Not only would his constituents be aggrieved at not having Osborne’s full attention, but they will have had even more reason for ill feeling towards him after he took a job in London and expressed views that he was committed to the people of London, which is over 130 miles from his Tatton constituency. It will have felt like a betrayal for much of the north of England after Osborne claimed to be the champion of the north, chairing the Northern Powerhouse committee and calling for powers to be transferred from the capital to cities such as Manchester. The people of Tatton, as well as the north as a whole, can be disappointed in their ex-representative that he saw fit to walk away from them to pursue his own interests, especially seeing as he suggested that the interests of the north were not as close to his heart as he had led them to believe.
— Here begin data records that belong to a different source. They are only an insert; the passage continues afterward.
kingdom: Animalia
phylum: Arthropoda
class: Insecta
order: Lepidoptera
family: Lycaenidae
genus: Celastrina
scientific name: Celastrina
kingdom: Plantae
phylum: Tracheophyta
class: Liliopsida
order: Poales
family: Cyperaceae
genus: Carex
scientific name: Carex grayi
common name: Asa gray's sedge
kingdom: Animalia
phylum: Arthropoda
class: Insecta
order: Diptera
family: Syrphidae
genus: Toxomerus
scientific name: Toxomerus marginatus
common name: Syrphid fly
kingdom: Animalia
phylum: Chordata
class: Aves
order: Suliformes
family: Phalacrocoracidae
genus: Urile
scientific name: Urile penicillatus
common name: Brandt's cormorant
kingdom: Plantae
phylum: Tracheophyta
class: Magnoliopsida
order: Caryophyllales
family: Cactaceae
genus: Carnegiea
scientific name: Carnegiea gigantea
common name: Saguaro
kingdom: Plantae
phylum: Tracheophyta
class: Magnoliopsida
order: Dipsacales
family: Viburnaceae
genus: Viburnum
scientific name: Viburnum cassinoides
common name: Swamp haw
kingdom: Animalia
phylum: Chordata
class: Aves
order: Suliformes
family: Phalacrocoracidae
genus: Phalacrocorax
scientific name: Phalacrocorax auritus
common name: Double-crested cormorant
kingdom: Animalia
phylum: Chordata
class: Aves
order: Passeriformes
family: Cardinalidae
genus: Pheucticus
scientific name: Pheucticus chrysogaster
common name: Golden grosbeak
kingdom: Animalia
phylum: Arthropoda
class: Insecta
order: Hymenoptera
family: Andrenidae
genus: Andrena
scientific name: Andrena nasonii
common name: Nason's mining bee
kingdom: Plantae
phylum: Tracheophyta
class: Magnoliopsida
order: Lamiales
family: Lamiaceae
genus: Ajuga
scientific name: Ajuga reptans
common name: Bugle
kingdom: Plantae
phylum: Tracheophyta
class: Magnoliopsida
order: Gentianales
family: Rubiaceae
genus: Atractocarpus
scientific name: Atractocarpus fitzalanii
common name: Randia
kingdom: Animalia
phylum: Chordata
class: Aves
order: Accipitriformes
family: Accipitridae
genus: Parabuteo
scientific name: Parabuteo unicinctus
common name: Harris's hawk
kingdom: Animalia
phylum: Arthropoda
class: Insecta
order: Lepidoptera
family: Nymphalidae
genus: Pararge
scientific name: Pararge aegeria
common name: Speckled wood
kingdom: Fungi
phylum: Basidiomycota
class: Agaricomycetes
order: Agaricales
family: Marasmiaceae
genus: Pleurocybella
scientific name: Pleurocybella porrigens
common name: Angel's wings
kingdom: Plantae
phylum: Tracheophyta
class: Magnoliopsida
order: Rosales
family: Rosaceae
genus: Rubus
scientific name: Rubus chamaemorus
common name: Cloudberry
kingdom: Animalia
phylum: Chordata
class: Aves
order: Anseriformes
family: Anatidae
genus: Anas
It is widely regarded that one of the reasons for Osborne deciding to take the editing job is to get revenge on Theresa May. Mrs May sacked him from the Cabinet on taking over from David Cameron and Osborne, who was a long term ally of Cameron, did not take kindly to being demoted to a lowly backbencher. In addition to feeling that being a backbencher didn’t fulfill his ambitions, he is likely to use his new role to criticise Mrs May for robbing him of his old job and, sure enough, the first edition of the Evening Standard under his leadership attacked May’s election campaign, saying “the election campaign comes down to no more than a slogan.” This obviously refers to the Conservatives’ repetition of the phrase ‘strong and stable leadership’ and could be the first of many digs at the Prime Minister as he tries to use his new role in the media to damage her reputation.
In my opinion, there should be clear limits on the number and scale of jobs MPs should be able to take in addition to their job in Parliament. When a candidate is elected as a Member of Parliament they are effectively volunteering to sacrifice their own careers and ambitions outside of politics for the next five years so that they can best serve the country and their constituents, so I do not think they should have the option of taking on a host of extra jobs, or to be able to walk out on their electorate to pursue another career at any time. It is different when somebody like Zac Goldsmith resigned as the MP for Richmond Park, as he did it in the name of his constituents in a purely politically motivated move rather than in order to serve his own ends, but for Osborne to just decide to stop representing his constituents so he can become a journalist is, in my view, disrespectful to the people of Tatton.
For me, there is absolutely no question about it: George Osborne has been in the wrong since he started taking jobs in addition to his role as an MP. I could turn a blind eye to him taking one additional speaking role as long as he remained committed to his primary job, but to rack up so many extra jobs before leaving his post altogether is shows a complete disregard for the constituents who voted for him to represent them in the House of Commons. He will now be serving his own ends both financially and in getting his own back on Mrs May, and I don’t think any MP should be able to show such a clear lack of faith to their constituents without fear of repercussions.